◆ Tekst do czytania

┄┄┄┄┄┄┄┄┄┄┄┄┄┄┄┄┄┄┄┄

Nuteczka dzisiaj nie myła mi uszu (uff) - chyba miałam domyte

Ona jest bardzo słodziutka.
Jak ma głupawkę i ją nosi, to aż popiskuje z emocji.
Galopuje wtedy na swoich maleńkich łapach przez cały dom i zakręca i znowu leci.
Bywa uparta, a to świadczy że jest mądrutka.
Mój Tz zabrania jej wchodzić na stół w kuchni.
Zdejmuje ją za kazdym razem i odstawia.
Mała robi woltę, nawraca i znowu, tą samą drogą wchodzi i tak kilka razy.
Potem wychodzi z kuchni i jej nie ma. Po jakiejś chwili po cichutku wbiega i chyłkiem boczkiem wchodzi na stół, szybko przebiega i ucieka

Dzisiaj po prostu mnie rozbawiła do łez, bo jak już przebiegła, to usiadła sobie na podłodze i patzrąc na Tzta zaczęłą myćsobie łapkę.

┄┄┄┄┄┄┄┄┄┄┄┄┄┄┄┄┄┄┄┄

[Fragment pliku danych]
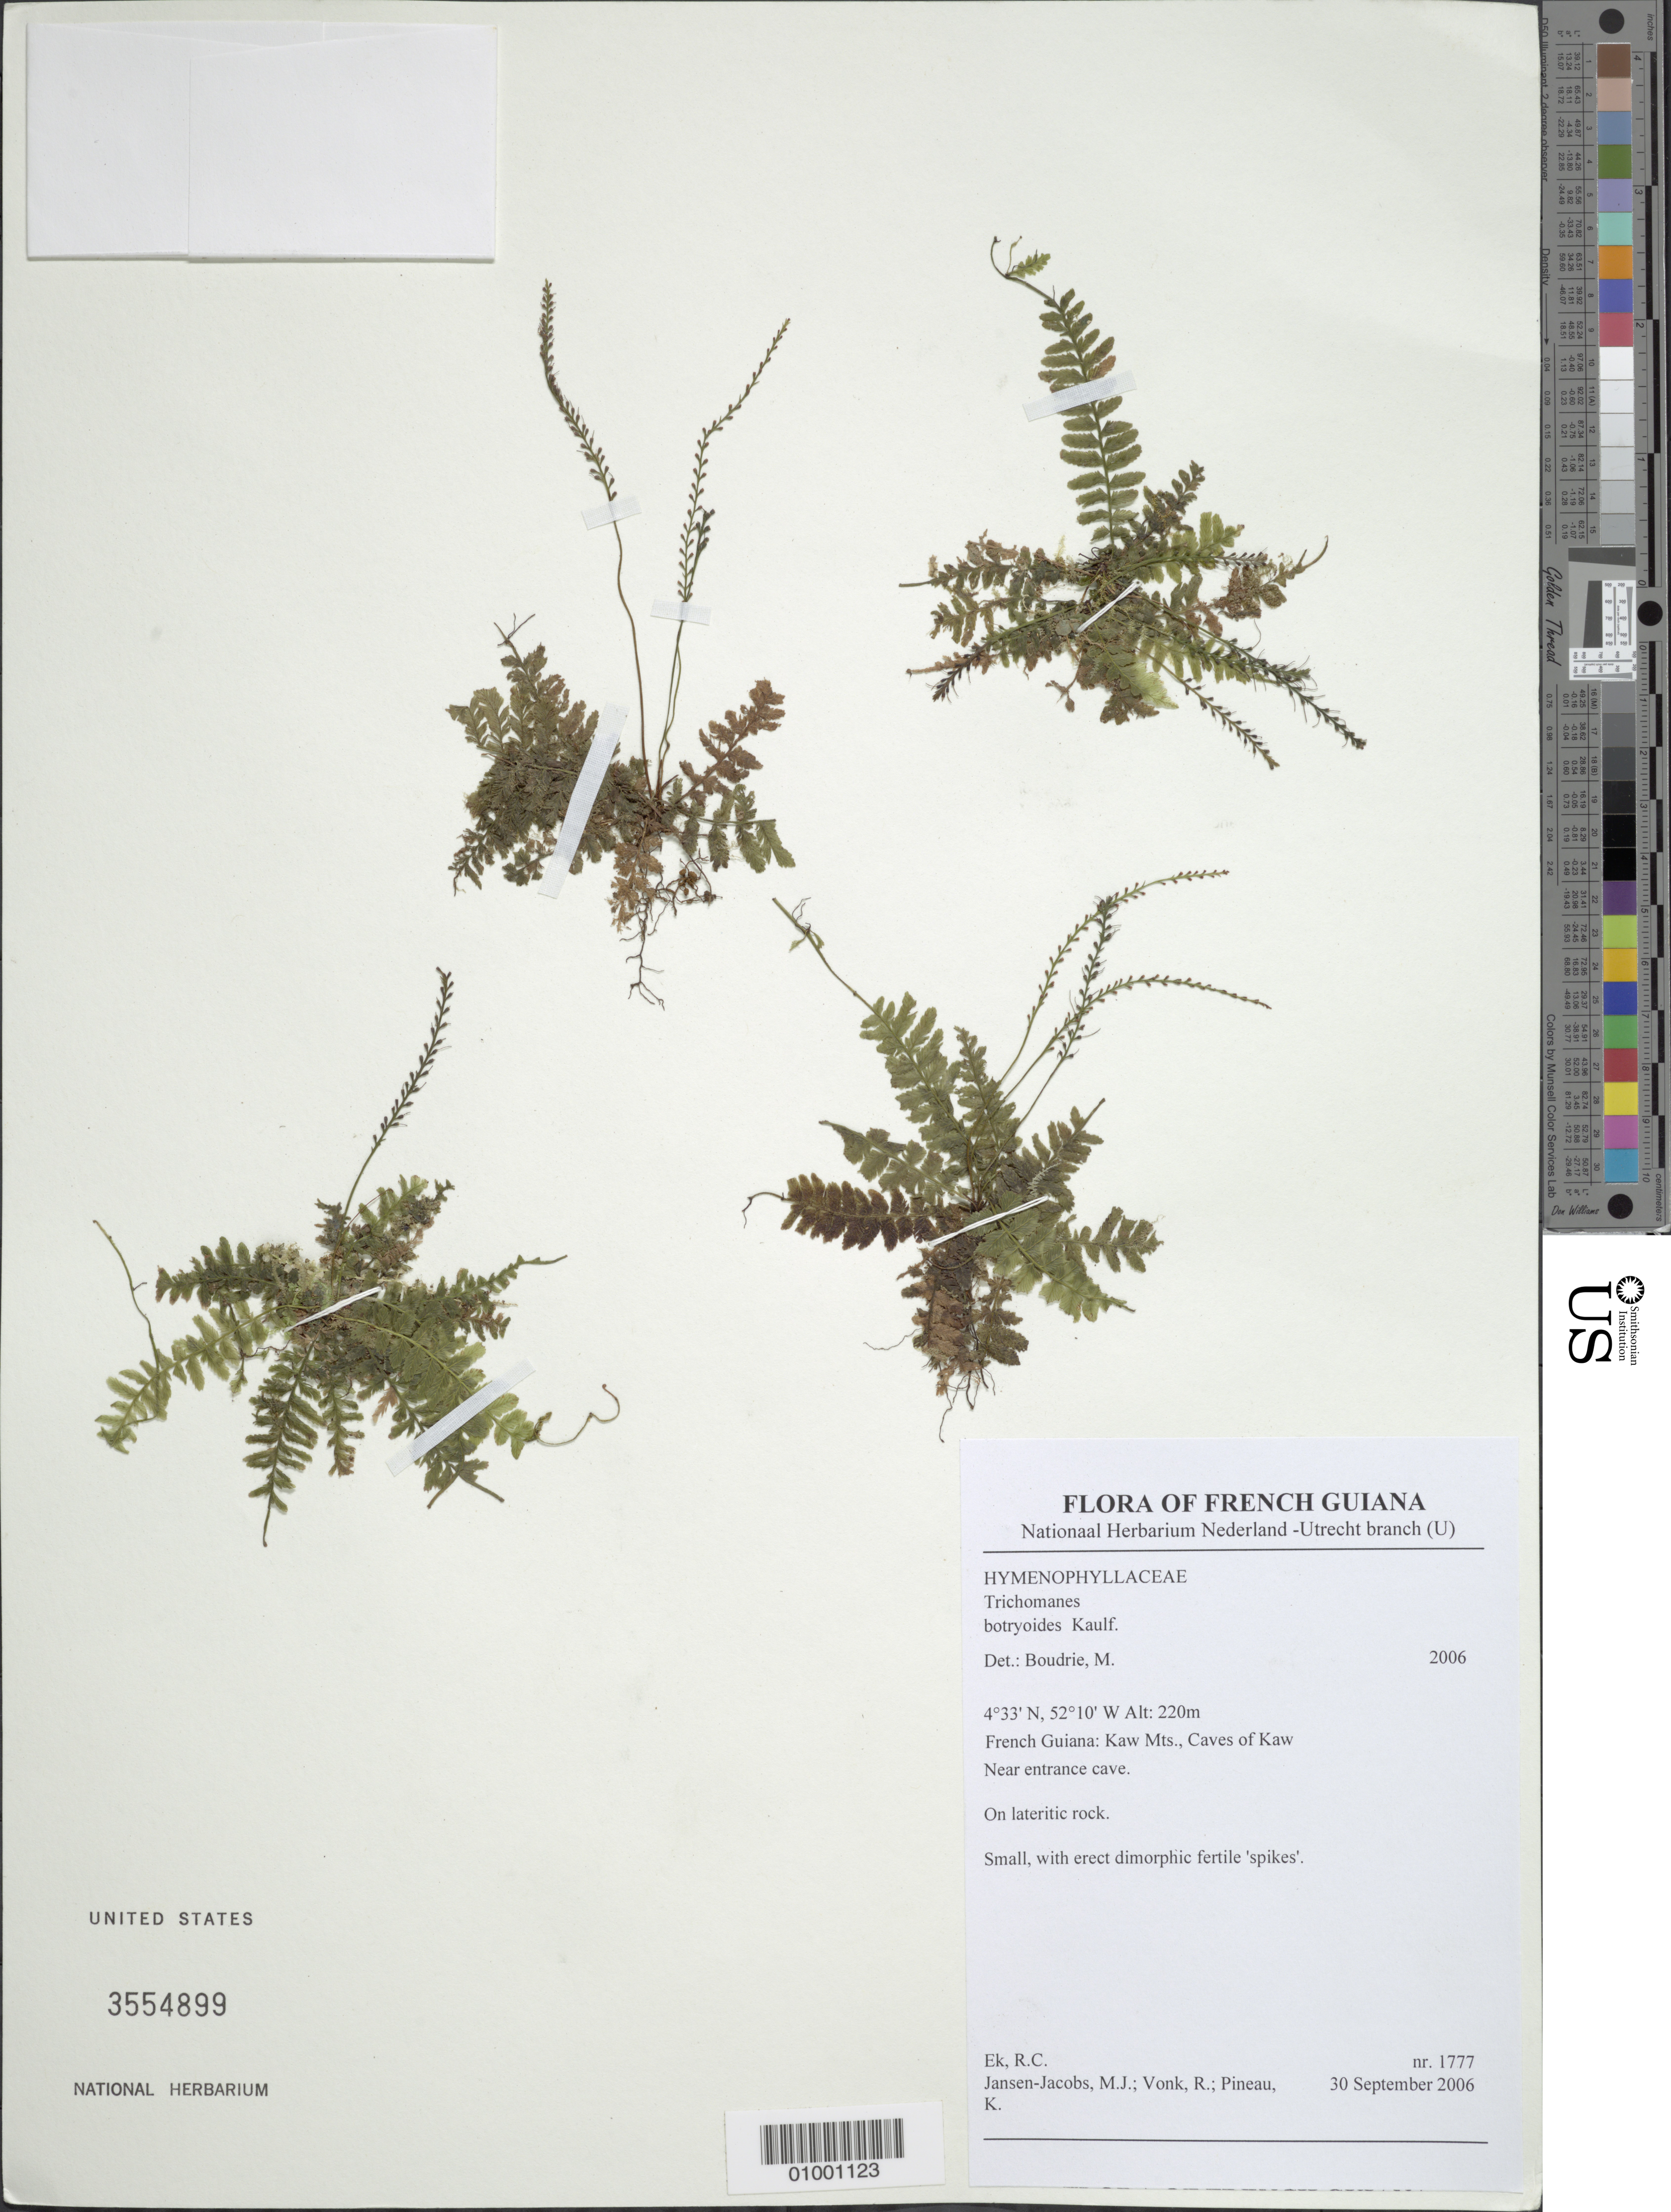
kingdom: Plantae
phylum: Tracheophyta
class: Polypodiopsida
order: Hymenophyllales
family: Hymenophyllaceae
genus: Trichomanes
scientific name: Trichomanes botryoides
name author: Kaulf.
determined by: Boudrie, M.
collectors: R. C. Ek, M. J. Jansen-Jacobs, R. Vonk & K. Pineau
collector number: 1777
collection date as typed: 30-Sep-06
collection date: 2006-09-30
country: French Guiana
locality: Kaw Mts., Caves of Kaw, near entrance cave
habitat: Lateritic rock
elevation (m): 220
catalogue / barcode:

┄┄┄┄┄┄┄┄┄┄┄┄┄┄┄┄┄┄┄┄

◆ Polecenie
Odpowiedz na pytania do tekstu o Nuteczce:
(a) O czym według tekstu świadczy to, że Nuteczka bywa uparta?
(b) Na jaki mebel w kuchni Nuteczce nie wolno wchodzić?
(c) Co zaczęła robić Nuteczka, gdy po przebiegnięciu usiadła na podłodze?
Wiersze nie mają tu żadnego znaczenia.

◆ Oczekiwana odpowiedź
(a) Świadczy o tym, że jest mądrutka.
(b) Na stół.
(c) Zaczęła myć sobie łapkę.